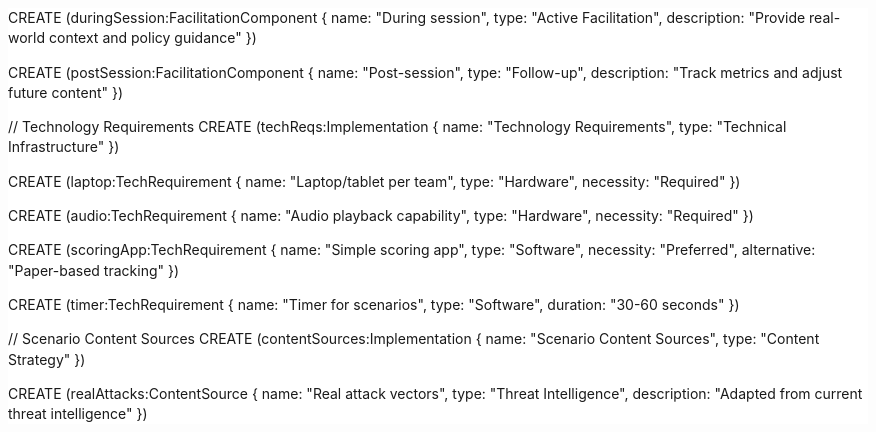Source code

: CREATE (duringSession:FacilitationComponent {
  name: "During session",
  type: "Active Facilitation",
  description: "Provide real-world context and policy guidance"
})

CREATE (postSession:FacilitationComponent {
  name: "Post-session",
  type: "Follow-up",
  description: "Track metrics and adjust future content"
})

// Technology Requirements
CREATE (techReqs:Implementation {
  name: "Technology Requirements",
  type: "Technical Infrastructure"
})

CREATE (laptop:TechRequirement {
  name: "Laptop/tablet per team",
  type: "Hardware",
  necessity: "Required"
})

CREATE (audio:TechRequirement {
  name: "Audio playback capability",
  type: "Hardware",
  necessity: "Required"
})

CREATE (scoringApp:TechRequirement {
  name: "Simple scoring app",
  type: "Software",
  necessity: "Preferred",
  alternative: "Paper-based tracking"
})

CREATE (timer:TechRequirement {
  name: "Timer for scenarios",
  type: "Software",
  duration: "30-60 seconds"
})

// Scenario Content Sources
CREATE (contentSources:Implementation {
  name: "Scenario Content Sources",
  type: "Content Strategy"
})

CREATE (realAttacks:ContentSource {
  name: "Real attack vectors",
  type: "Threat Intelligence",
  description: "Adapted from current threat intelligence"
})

> _Task item_:
Retype every line of the data above character for character, leaving out the picture.

> _Response area_:
Source code

: CREATE (duringSession:FacilitationComponent {
  name: "During session",
  type: "Active Facilitation",
  description: "Provide real-world context and policy guidance"
})

CREATE (postSession:FacilitationComponent {
  name: "Post-session",
  type: "Follow-up",
  description: "Track metrics and adjust future content"
})

// Technology Requirements
CREATE (techReqs:Implementation {
  name: "Technology Requirements",
  type: "Technical Infrastructure"
})

CREATE (laptop:TechRequirement {
  name: "Laptop/tablet per team",
  type: "Hardware",
  necessity: "Required"
})

CREATE (audio:TechRequirement {
  name: "Audio playback capability",
  type: "Hardware",
  necessity: "Required"
})

CREATE (scoringApp:TechRequirement {
  name: "Simple scoring app",
  type: "Software",
  necessity: "Preferred",
  alternative: "Paper-based tracking"
})

CREATE (timer:TechRequirement {
  name: "Timer for scenarios",
  type: "Software",
  duration: "30-60 seconds"
})

// Scenario Content Sources
CREATE (contentSources:Implementation {
  name: "Scenario Content Sources",
  type: "Content Strategy"
})

CREATE (realAttacks:ContentSource {
  name: "Real attack vectors",
  type: "Threat Intelligence",
  description: "Adapted from current threat intelligence"
})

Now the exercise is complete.